• _課題の内容_
• A. 死刑の科刑について述べた本文にある次の一文を英語に訳せ：「このことは,裁判官のみで構成される合議体によって行われる裁判であろうと,裁判員の参加する合議体によって行われる裁判であろうと,変わるものではない。」
• B. 死刑の科刑について述べた本文を、最後の文の後から書き継げ。

まず、平成27年決定においても、第1審や控訴審が取り上げた量刑事情を評価し、「被告人の刑事責任は誠に重い」としています。

 
3 死刑の科刑が是認される条件

平成27年決定は、被告人の刑事責任は誠に重い、と述べた後に、「死刑の科刑が是認されるためには,死刑の選択をやむを得ないと認めた裁判体の判断の具体的,説得的な根拠が示される必要があ」ると判示しました。その理由は、次のとおり示されています(筆者が重要だと思う部分に下線を引いています。)。

「刑罰権の行使は,国家統治権の作用により強制的に被告人の法益を剥奪するものであり,その中でも,死刑は,懲役,禁錮,罰金等の他の刑罰とは異なり被告人の生命そのものを永遠に奪い去るという点で,あらゆる刑罰のうちで最も冷厳で誠にやむを得ない場合に行われる究極の刑罰であるから,昭和58年判決で判示され,その後も当裁判所の同種の判示が重ねられているとおり,その適用は慎重に行われなければならない。また,元来,裁判の結果が何人にも公平であるべきであるということは,裁判の営みそのものに内在する本質的な要請であるところ,前記のように他の刑罰とは異なる究極の刑罰である死刑の適用に当たっては,公平性の確保にも十分に意を払わなければならないものである。もとより,量刑に当たり考慮すべき情状やその重みは事案ごとに異なるから,先例との詳細な事例比較を行うことは意味がないし,相当でもない。しかし,前記のとおり,死刑が究極の刑罰であり,その適用は慎重に行われなければならないという観点及び公平性の確保の観点からすると,同様の観点で慎重な検討を行った結果である裁判例の集積から死刑の選択上考慮されるべき要素及び各要素に与えられた重みの程度・根拠を検討しておくこと,また,評議に際しては,その検討結果を裁判体の共通認識とし,それを出発点として議論することが不可欠である。このことは,裁判官のみで構成される合議体によって行われる裁判であろうと,裁判員の参加する合議体によって行われる裁判であろうと,変わるものではない。
そして,評議の中では,前記のような裁判例の集積から見いだされる考慮要素として,犯行の罪質,動機,計画性,態様殊に殺害の手段方法の執よう性・残虐性,結果の重大性殊に殺害された被害者の数,遺族の被害感情,社会的影響,犯人の年齢,前科,犯行後の情状等が取り上げられることとなろうが,結論を出すに当たっては,各要素に与えられた重みの程度・根拠を踏まえて,総合的な評価を行い,死刑を選択することが真にやむを得ないと認められるかどうかについて,前記の慎重に行われなければならないという観点及び公平性の確保の観点をも踏まえて議論を深める必要がある。

• _データ欄_
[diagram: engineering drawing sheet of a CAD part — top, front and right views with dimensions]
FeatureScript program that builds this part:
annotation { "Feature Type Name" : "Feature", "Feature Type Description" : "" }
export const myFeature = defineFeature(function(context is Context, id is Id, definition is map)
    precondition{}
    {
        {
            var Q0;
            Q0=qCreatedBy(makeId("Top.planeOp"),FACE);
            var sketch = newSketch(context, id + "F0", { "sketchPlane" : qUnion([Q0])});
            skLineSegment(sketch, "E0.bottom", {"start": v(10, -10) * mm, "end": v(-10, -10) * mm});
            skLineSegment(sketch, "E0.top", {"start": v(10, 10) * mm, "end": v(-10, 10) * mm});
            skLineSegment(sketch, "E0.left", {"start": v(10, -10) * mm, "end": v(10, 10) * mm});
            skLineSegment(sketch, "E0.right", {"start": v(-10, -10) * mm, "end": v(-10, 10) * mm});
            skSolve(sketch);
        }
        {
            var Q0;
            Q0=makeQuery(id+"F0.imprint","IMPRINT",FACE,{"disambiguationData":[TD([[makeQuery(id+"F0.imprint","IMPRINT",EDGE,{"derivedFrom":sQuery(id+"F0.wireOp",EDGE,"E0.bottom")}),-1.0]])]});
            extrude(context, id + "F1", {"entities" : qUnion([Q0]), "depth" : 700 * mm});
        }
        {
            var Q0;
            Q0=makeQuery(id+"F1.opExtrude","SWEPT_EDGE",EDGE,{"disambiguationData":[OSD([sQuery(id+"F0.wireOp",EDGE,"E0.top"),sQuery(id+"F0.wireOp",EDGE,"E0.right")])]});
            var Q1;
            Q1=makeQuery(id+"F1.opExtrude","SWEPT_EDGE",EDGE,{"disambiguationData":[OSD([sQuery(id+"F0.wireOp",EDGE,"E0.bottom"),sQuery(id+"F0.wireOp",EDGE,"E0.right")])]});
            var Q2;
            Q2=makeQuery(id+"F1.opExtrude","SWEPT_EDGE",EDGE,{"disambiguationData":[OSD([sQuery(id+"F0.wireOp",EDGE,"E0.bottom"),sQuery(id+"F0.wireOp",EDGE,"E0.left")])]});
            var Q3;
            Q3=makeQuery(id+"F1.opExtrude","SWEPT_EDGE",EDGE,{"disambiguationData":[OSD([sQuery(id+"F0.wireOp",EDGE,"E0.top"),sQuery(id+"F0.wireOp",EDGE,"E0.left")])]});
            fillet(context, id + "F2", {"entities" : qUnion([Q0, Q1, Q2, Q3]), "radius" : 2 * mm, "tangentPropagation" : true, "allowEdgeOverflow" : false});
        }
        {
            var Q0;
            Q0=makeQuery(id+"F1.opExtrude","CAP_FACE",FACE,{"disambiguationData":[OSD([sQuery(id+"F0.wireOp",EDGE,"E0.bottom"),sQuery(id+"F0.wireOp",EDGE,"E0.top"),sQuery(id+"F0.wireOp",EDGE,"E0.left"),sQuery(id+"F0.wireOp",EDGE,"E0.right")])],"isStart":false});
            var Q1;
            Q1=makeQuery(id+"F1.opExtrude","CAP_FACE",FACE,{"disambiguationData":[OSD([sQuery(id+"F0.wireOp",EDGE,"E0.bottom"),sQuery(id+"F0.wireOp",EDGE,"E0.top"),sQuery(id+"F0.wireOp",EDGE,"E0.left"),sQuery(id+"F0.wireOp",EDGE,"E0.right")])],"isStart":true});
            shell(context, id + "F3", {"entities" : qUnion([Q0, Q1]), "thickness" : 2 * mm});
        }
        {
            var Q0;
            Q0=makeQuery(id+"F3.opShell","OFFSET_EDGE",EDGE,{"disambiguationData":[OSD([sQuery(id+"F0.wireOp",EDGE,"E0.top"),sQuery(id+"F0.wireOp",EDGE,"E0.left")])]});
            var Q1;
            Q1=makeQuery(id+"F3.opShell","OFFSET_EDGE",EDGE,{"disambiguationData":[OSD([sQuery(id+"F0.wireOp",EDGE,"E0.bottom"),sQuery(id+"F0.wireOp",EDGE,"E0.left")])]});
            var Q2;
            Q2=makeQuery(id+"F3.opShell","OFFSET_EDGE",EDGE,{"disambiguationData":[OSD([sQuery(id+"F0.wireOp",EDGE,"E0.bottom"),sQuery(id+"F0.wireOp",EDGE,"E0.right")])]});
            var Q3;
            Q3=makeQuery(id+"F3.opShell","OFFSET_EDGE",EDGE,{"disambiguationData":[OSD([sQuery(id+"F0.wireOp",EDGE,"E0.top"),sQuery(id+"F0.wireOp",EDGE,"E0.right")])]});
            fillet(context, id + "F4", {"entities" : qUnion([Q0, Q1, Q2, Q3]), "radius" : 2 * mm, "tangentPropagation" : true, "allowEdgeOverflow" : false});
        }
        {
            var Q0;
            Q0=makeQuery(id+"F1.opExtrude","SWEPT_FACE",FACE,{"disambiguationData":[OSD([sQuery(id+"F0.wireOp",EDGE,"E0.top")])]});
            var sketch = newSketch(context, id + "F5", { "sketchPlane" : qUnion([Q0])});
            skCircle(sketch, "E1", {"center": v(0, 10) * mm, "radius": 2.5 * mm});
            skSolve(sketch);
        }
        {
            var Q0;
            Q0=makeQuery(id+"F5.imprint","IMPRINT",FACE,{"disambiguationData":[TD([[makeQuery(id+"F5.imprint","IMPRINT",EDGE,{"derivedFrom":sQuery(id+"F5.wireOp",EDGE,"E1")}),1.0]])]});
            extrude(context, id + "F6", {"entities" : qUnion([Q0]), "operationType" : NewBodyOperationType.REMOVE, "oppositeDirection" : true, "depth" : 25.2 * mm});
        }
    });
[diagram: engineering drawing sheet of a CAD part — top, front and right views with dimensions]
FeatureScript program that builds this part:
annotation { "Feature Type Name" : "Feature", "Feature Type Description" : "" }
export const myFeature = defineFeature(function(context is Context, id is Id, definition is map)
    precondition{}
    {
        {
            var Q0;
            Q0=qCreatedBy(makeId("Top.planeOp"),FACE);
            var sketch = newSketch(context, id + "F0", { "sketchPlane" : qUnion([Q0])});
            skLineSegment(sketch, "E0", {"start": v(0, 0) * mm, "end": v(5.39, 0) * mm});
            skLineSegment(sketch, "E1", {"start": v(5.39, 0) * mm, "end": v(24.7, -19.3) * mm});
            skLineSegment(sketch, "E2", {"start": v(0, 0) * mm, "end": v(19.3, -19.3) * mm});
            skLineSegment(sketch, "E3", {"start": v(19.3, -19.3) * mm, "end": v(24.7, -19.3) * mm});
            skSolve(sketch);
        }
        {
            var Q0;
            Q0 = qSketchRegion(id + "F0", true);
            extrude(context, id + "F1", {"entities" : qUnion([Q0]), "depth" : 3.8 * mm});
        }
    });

• _課題の解答_
• A. This holds true regardless of whether the trial is conducted by a panel composed solely of judges or by a panel in which lay judges participate.

• B.
その上で,死刑の科刑が是認されるためには,死刑の選択をやむを得ないと認めた裁判体の判断の具体的,説得的な根拠が示される必要があり,控訴審は,第1審のこのような判断が合理的なものといえるか否かを審査すべきである。」

これまでの最高裁の判断でも示されている価値判断ではありますが、平成27年決定においても、死刑は、「あらゆる刑罰のうちで最も冷厳で誠にやむを得ない場合に行われる究極の刑罰であるから,昭和58年判決で判示され,その後も当裁判所の同種の判示が重ねられているとおり,その適用は慎重に行われなければならない」と判示されています。

そして、「死刑が究極の刑罰であり,その適用は慎重に行われなければならないという観点及び公平性の確保の観点からすると,同様の観点で慎重な検討を行った結果である裁判例の集積から死刑の選択上考慮されるべき要素及び各要素に与えられた重みの程度・根拠を検討しておくこと,また,評議に際しては,その検討結果を裁判体の共通認識とし,それを出発点として議論することが不可欠である」と裁判例の集積の位置付け等に関する判示をしています。

 
4 死刑と無期懲役の分岐点

平成27年決定は、上記のように、「裁判例の集積」から、「死刑の選択上考慮されるべき要素及び各要素に与えられた重みの程度・根拠を検討」し、死刑を選択した第1審に次のような疑問があるとしています。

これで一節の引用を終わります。